Confirmatory factor analysis verified the theoretical structure of the three indices, which were found to measure their putative concepts. The two subscales of the eeriness index provided a more detailed characterization of the eeriness concept. Relative to the computer animated characters, the robots rated higher on the eerie subscale but lower on the spine-tingling subscale.

4.1 Limitations

Although eeriness was not significantly correlated with humanness or attractiveness, attractiveness was significantly correlated with humanness with a medium effect size (\(r=.36\), \(p<.001\)). This constitutes a substantial reduction in effect size (\(r=.61\), \(p<.001\)) from Ho and MacDorman, Table 7 [21]. One source of correlation may be the lack of stylish mechanical-looking robots and cartoon characters among the stimuli. Nevertheless, the difficulty in decorrelating measures of attractiveness and other positive attribute dimensions from those of humanness indicates a general preference in U.S. culture for human attributes relative to nonhuman attributes and also for attractive attributes relative to unattractive attributes.

From the perspective of index development, emotional responses to robots and animation vary considerably between observers. These individual differences complicate the development of quantitative measures of the uncanny valley; thus, their effects require further investigation [7, 29].

Although neither age nor gender were significant factors in our undergraduate population, these variables may become significant in a sample with a more widely distributed age range. Cultural differences and exposure can significantly affect attitudes toward robots [30]. Thus, the revised indices should be tested with with other populations.

5 Conclusion

The revised indices developed in this study have two additional advantages over their previous versions (compare Figs. 3 and 5 of this study with Figs. 8 and 9 of [21], respectively; Fig. 9 was reproduced as Fig. 4 in this paper for ease of comparison). First, the scales of each index exhibit a broader conceptual coverage; they are well differentiated from each other while, nevertheless, remaining reliable (Fig. 3). Second, the humanlike characters no longer form two tightly clustered, but widely separated, categories; instead, they show considerable spread and differentiation along the humanness and eeriness dimensions—and in a U-shaped pattern that somewhat resembles Mori’s original uncanny valley graph (Fig. 5).

The revised indices also retained three advantages of the original indices. First, they maintained their theoretical structure and psychometric properties in large-scale testing. Second, their internal reliability remained high. Third, two subscales of the revised eeriness index, namely, eerie and spine-tingling, continued to serve as two stand-alone concepts for the measurement, as was verified by confirmatory factor analysis. Owing to the above advantages, these indices can contribute to the measurement and plotting of human perceptions of humanlike characters, thus providing valuable feedback to enhance their designs.

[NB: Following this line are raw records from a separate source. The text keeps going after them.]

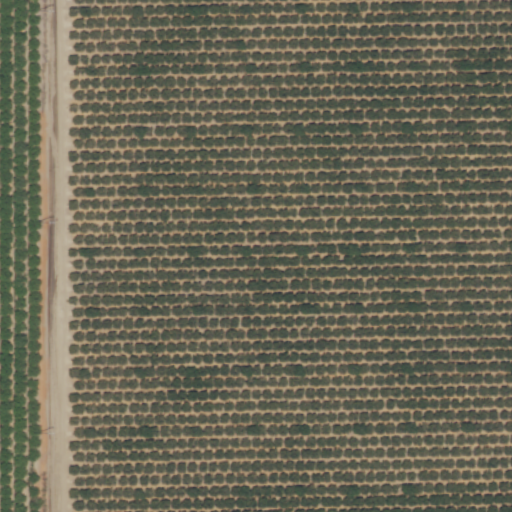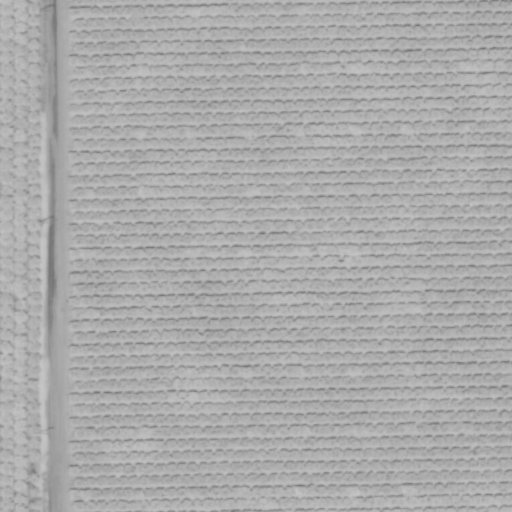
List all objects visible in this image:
road: (67, 256)
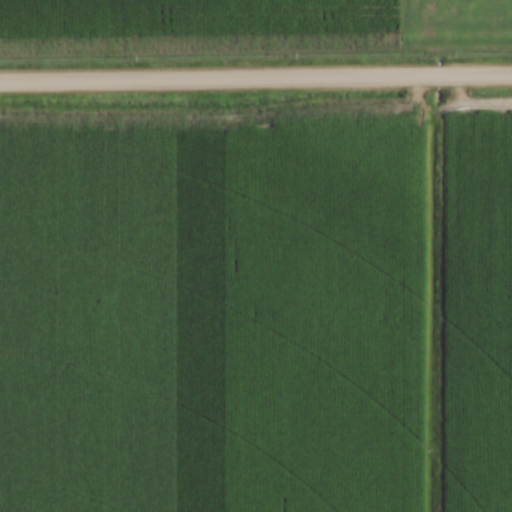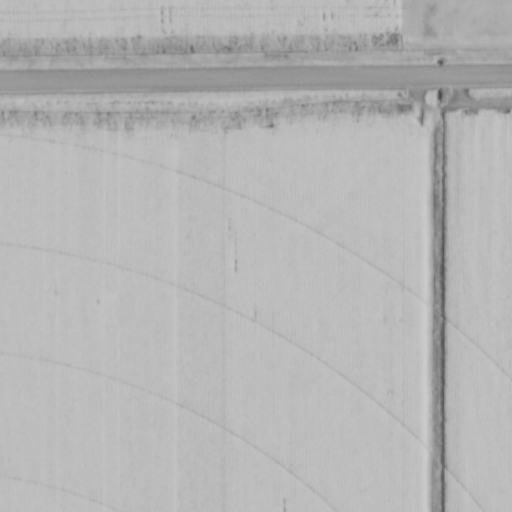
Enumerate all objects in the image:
crop: (249, 22)
road: (256, 81)
crop: (257, 312)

The revised indices reliably measure fairly independent dimensions with respect to the perceptions of anthropomorphic characters. In addition to assisting robot developers [2], the revised indices can also assist animators. Comparing different characters or comparing different feature settings and configurations for the same character using the same set of indices will help engineers and animators make design decisions.